Return every line of text from all the records verbatim, leaving the pictures out of your answer.

[[ MATERIAL SUPPLIED, beginning ]]

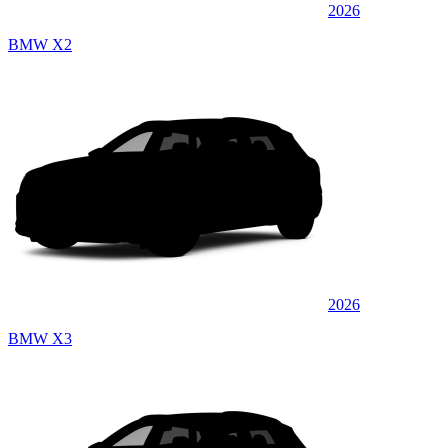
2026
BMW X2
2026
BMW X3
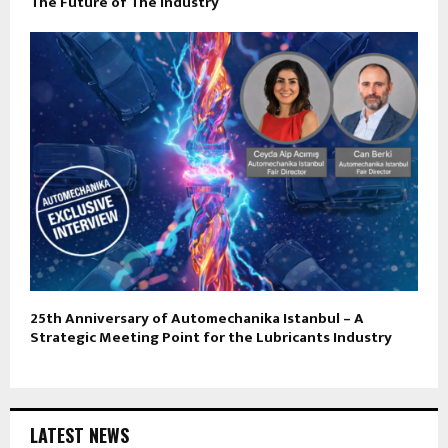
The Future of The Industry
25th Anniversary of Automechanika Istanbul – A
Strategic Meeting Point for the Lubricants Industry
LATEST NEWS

[[ MATERIAL SUPPLIED, end ]]

_RESPONSE FOR THIS EXERCISE_
2026
BMW X2
2026
BMW X3
The Future of The Industry
25th Anniversary of Automechanika Istanbul – A
Strategic Meeting Point for the Lubricants Industry
LATEST NEWS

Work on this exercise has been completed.